Research project The variation across municipalities indicates that the turn from public to private welfare provision is not part of a "natural" development forcing Swedish municipalities in the same direction; it is rather a consequence of political decision making at the local level – where some municipalities have chosen to move along the path of privatization and others have to a larger extent maintained the traditional Swedish model.

This program application sets out to analyze the municipal variation in privatization of social service provision that has gradually increased during the last two decades. Based on previous research, showing that contextual municipality level factors and public opinion preferences do not explain much of the municipal differences in social services privatization, we argue that that a key explanatory factor behind the privatization trend is to be sought among local politicians and their politics.

Head of project

Project overview

Project period:

2013-01-01 2018-12-31

Funding

FORTE
2012-1733

Participating departments and units at Umeå University

Department of Sociology, Faculty of Social Sciences

Project description

The Swedish welfare state has a prominent place in social research. The characteristics of the Swedish welfare state have contributed to theoretical developments of welfare regimes and provide, quite naturally, the closest fit to the encompassing or social democratic welfare regime ideal type. The significance of the Swedish welfare state model is principally manifested in its strong emphasis on social citizenship: encompassing social insurance against risks related to unemployment, old age, and sickness, and furthermore, a large service intensive public sector which offers health care, elderly care, child care, and education. However, it is clear that over the last decades, the Swedish welfare state has gradually departed from this ideal-typical model in several respects. Apart from the substantial growth of private social service provision, eligibility rules have been tightened and the replacement rates lowered in systems of social insurance. In this departure from the social citizenship ideal-model, we argue that the increase of private social services providers is a particularly interesting phenomenon.

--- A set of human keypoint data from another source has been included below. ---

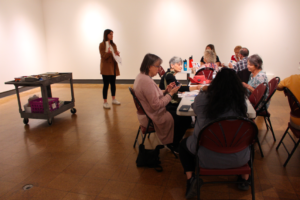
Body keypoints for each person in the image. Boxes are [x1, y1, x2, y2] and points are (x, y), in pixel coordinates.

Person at [178, 68, 250, 198]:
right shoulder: (240, 101)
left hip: (205, 155)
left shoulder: (203, 99)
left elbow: (194, 109)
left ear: (215, 83)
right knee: (249, 143)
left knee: (183, 145)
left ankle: (191, 180)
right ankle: (244, 179)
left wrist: (204, 90)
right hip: (239, 156)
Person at [134, 53, 187, 152]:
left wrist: (166, 91)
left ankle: (174, 140)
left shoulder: (141, 76)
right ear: (149, 66)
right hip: (154, 115)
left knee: (178, 110)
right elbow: (156, 105)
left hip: (149, 111)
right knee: (184, 116)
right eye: (157, 66)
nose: (159, 69)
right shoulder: (147, 81)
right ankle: (173, 143)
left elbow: (152, 94)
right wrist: (170, 94)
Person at [99, 29, 121, 109]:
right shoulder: (102, 45)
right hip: (106, 68)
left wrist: (116, 54)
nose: (112, 36)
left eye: (112, 34)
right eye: (110, 34)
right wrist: (108, 53)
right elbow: (103, 56)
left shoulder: (113, 45)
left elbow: (114, 56)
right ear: (106, 35)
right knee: (106, 85)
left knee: (113, 84)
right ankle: (105, 102)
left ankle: (113, 99)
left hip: (113, 67)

Sweden is distinguished by a strong local political independence from central government, and the organization of welfare service production is to a large extent regulated at the local level. This constitutional right of self-governance at the municipal level is manifested in a substantial variation across municipalities in terms of welfare service production. As part of the much debated "Sweden is tearing apart" thesis, critics argue that the increasing heterogeneity observed across municipalities challenges citizenship ideals of the democratic state, that the equal access to social rights of high quality are threatened and instead depend on factors such as class, gender, and geography. The observed variation across municipalities indicates that the turn from public to private welfare provision is not part of a "natural" development forcing Swedish municipalities in the same direction; it is rather a consequence of political decision making at the local level – where some municipalities have chosen to move along the path of privatization and others have to a larger extent maintained the traditional Swedish model.

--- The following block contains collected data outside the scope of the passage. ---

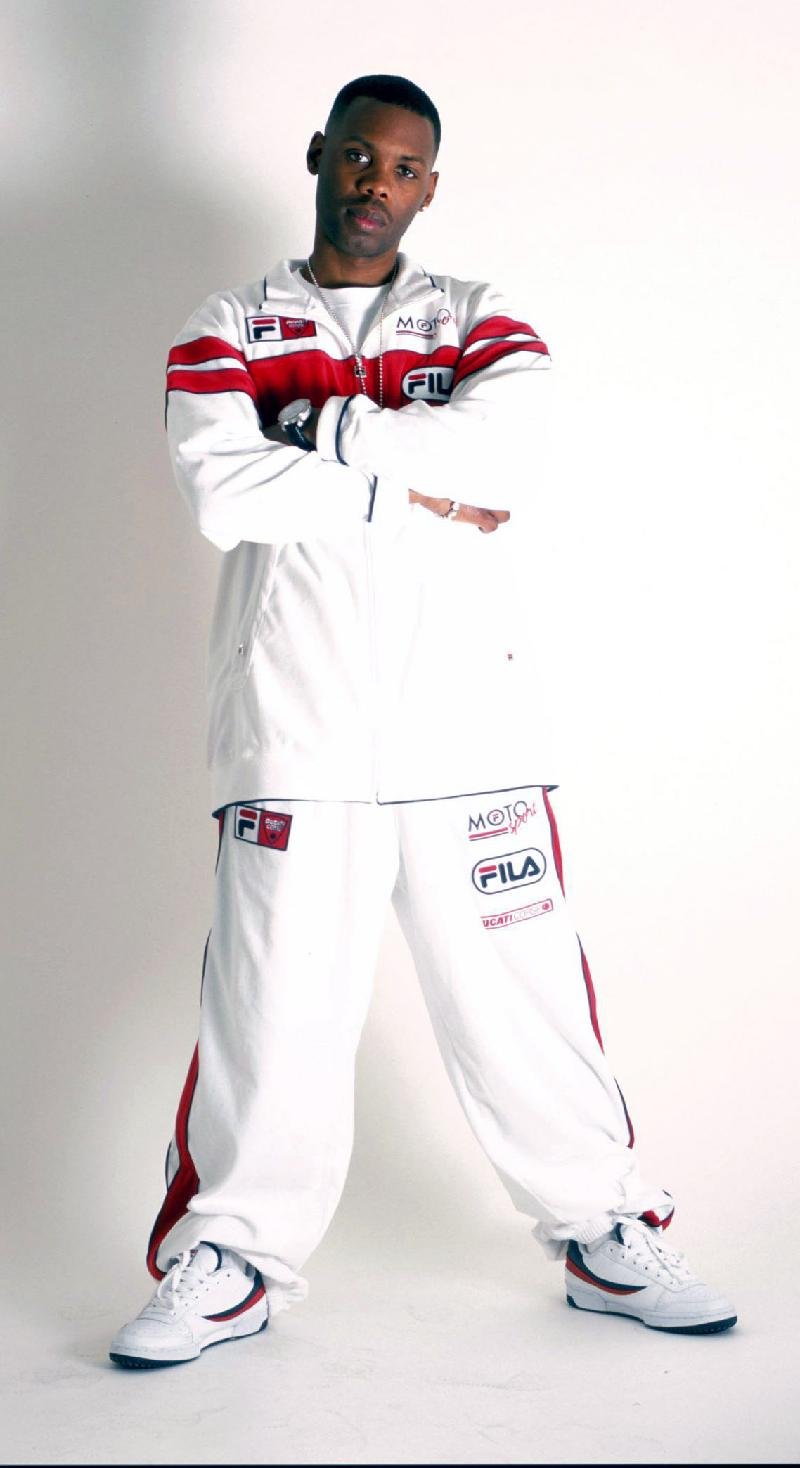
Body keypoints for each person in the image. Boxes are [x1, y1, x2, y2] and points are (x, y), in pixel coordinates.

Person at [110, 74, 736, 1369]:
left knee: (525, 1004)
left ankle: (605, 1228)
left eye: (403, 168)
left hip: (469, 728)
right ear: (318, 156)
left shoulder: (480, 317)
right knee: (272, 1012)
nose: (375, 184)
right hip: (295, 727)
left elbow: (507, 462)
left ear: (430, 187)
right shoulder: (228, 325)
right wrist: (414, 487)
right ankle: (232, 1257)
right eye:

Over the last two decades significant changes have occurred with regard to the interface between citizens and the welfare state in Sweden. The former situation where citizens exclusively had contact with public welfare service providers has gradually changed and now many welfare contacts take place between citizens and private actors. The municipal variation in this respect is however striking; in some municipalities virtually no one come in contact with private actors while in others private service provision has practically become the norm. This program application sets out to analyze the municipal variation in privatization of social service provision that has gradually increased during the last two decades. Based on previous research, showing that contextual municipality level factors and public opinion preferences do not explain much of the municipal differences in social services privatization, we argue that that a key explanatory factor behind the privatization trend is to be sought among local politicians and their politics.